• [TASK GOAL] All pictures must be dropped, while the entries are given again word for word.

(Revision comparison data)
------------------------------------

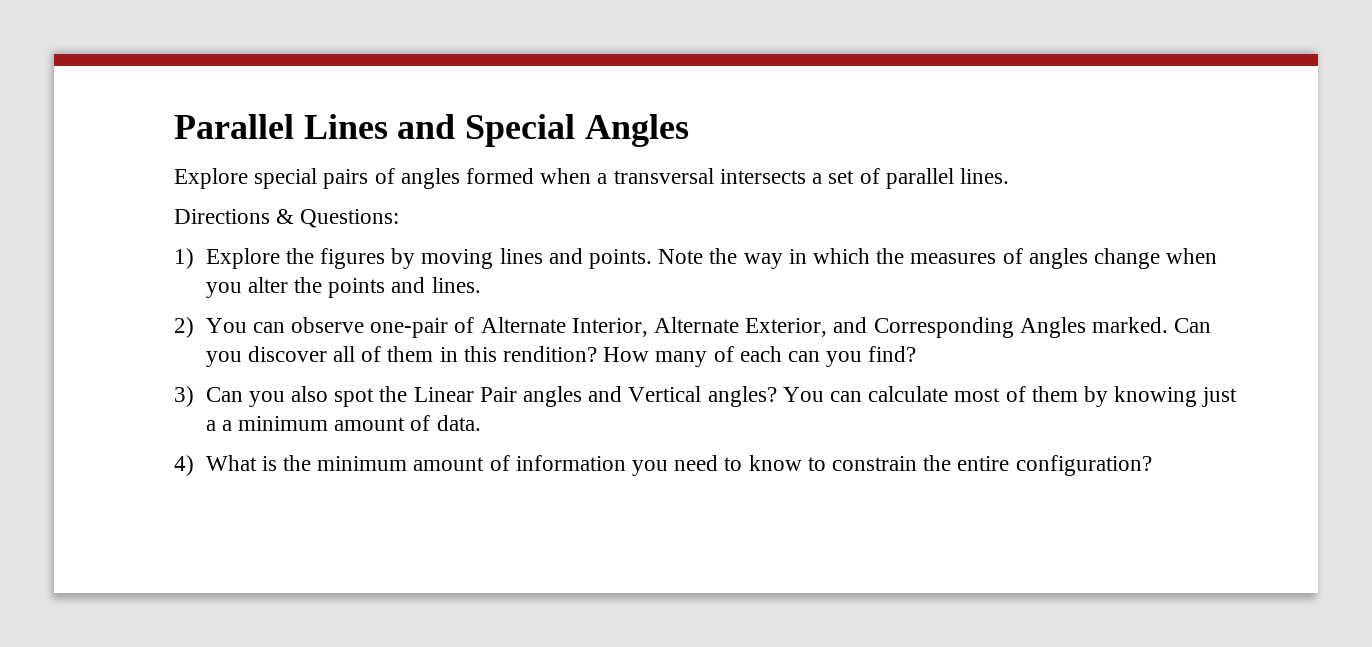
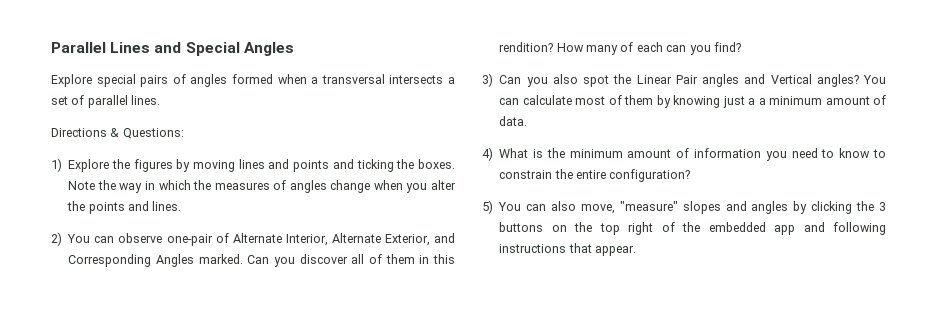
[588,249,652,269] points. -> [293,159,455,172] points and ticking the boxes.
(1152, 465) none -> [482,200,886,214] [499,222,886,235] [499,243,636,256] // 5) You can also move, "measure" slopes and angles by clicking the 3 buttons on the top right of the embedded app and following instructions that appear.

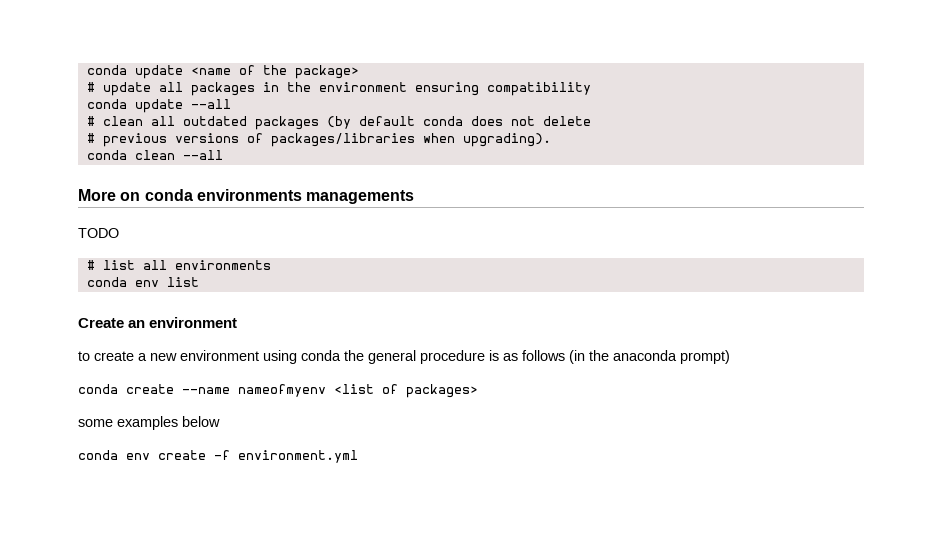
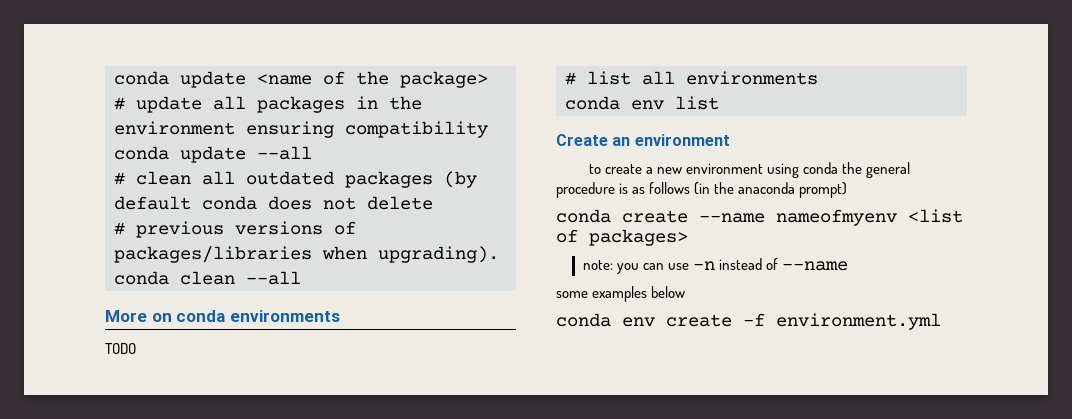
[306,190,415,204] managements -> (340, 316) none
(478, 391) none -> [582,258,849,274] // note: you can use -n instead of --name

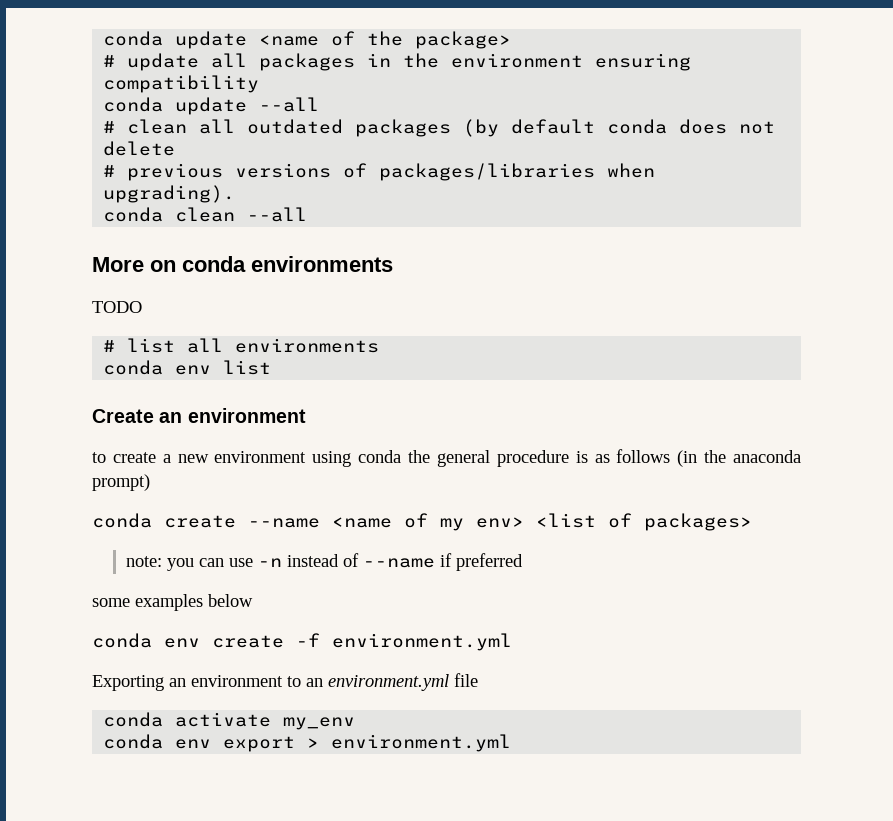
[776,209,897,226] nameofmyenv -> [332,513,524,531] <name of my env>
(849, 266) none -> [440,553,524,571] if preferred
(941, 321) none -> [92,673,478,691] [103,712,356,730] [103,734,512,752] // Exporting an environment to an environment.yml file // conda activate my_env // conda env export > environment.yml

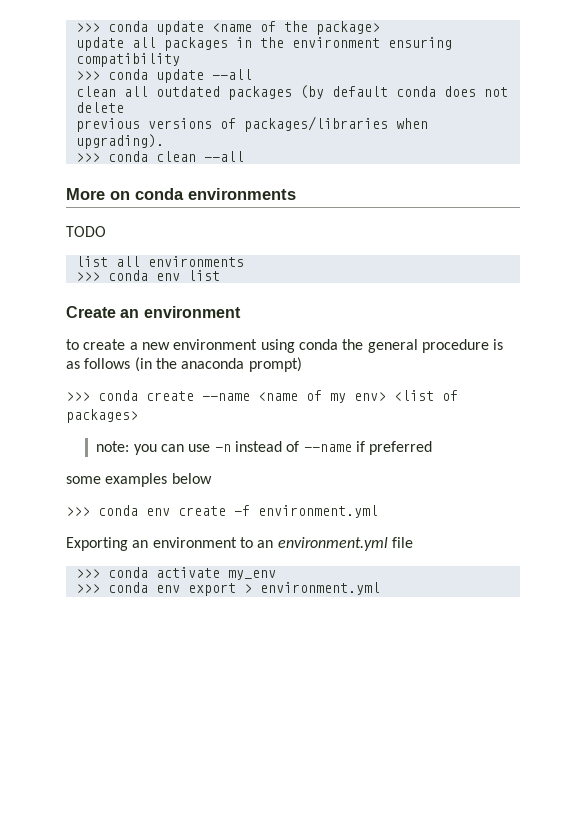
(103, 38) none -> [75,23,100,32] >>>
[103,55,116,67] # -> (380, 28) none
(260, 84) none -> [75,71,100,80] >>>
[103,121,116,133] # -> (252, 74) none
[103,165,116,177] # -> (124, 107) none
(236, 194) none -> [75,153,100,162] >>>
[103,340,116,352] # -> (106, 231) none
(380, 345) none -> [75,272,100,281] >>>
(150, 482) none -> [66,392,90,401] >>>
(253, 600) none -> [66,507,90,516] >>>
(478, 680) none -> [75,569,100,578] >>>
(356, 723) none -> [75,584,100,593] >>>

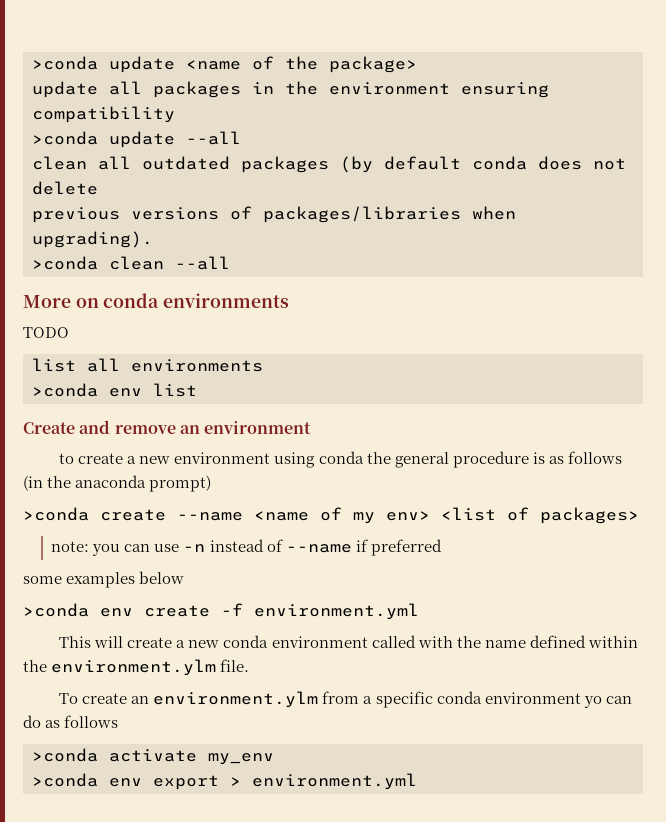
[75,21,148,32] >>> conda -> [32,56,98,70] >conda
[75,69,148,80] >>> conda -> [32,131,98,145] >conda
[75,151,148,162] >>> conda -> [32,256,98,270] >conda
[75,270,148,281] >>> conda -> [32,383,98,397] >conda
(116, 312) none -> [79,420,176,434] and remove
[66,390,138,401] >>> conda -> [23,507,89,521] >conda
[66,505,138,516] >>> conda -> [23,603,89,617] >conda
[66,537,413,551] [75,567,148,578] Exporting an environment to an environment.yml file // >>> conda -> [59,635,638,648] [23,659,250,676] [59,691,632,708] [23,715,119,728] [32,748,98,762] This will create a new conda environment called with the name defined within the environment.ylm file. // To create an environment.ylm from a specific conda environment yo can do as follows // >conda
[75,582,148,593] >>> conda -> [32,773,98,787] >conda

------------------------------------

• [EXERCISE RESULT]
[588,249,652,269] points. -> [293,159,455,172] points and ticking the boxes.
(1152, 465) none -> [482,200,886,214] [499,222,886,235] [499,243,636,256] // 5) You can also move, "measure" slopes and angles by clicking the 3 buttons on the top right of the embedded app and following instructions that appear.

[306,190,415,204] managements -> (340, 316) none
(478, 391) none -> [582,258,849,274] // note: you can use -n instead of --name

[776,209,897,226] nameofmyenv -> [332,513,524,531] <name of my env>
(849, 266) none -> [440,553,524,571] if preferred
(941, 321) none -> [92,673,478,691] [103,712,356,730] [103,734,512,752] // Exporting an environment to an environment.yml file // conda activate my_env // conda env export > environment.yml

(103, 38) none -> [75,23,100,32] >>>
[103,55,116,67] # -> (380, 28) none
(260, 84) none -> [75,71,100,80] >>>
[103,121,116,133] # -> (252, 74) none
[103,165,116,177] # -> (124, 107) none
(236, 194) none -> [75,153,100,162] >>>
[103,340,116,352] # -> (106, 231) none
(380, 345) none -> [75,272,100,281] >>>
(150, 482) none -> [66,392,90,401] >>>
(253, 600) none -> [66,507,90,516] >>>
(478, 680) none -> [75,569,100,578] >>>
(356, 723) none -> [75,584,100,593] >>>

[75,21,148,32] >>> conda -> [32,56,98,70] >conda
[75,69,148,80] >>> conda -> [32,131,98,145] >conda
[75,151,148,162] >>> conda -> [32,256,98,270] >conda
[75,270,148,281] >>> conda -> [32,383,98,397] >conda
(116, 312) none -> [79,420,176,434] and remove
[66,390,138,401] >>> conda -> [23,507,89,521] >conda
[66,505,138,516] >>> conda -> [23,603,89,617] >conda
[66,537,413,551] [75,567,148,578] Exporting an environment to an environment.yml file // >>> conda -> [59,635,638,648] [23,659,250,676] [59,691,632,708] [23,715,119,728] [32,748,98,762] This will create a new conda environment called with the name defined within the environment.ylm file. // To create an environment.ylm from a specific conda environment yo can do as follows // >conda
[75,582,148,593] >>> conda -> [32,773,98,787] >conda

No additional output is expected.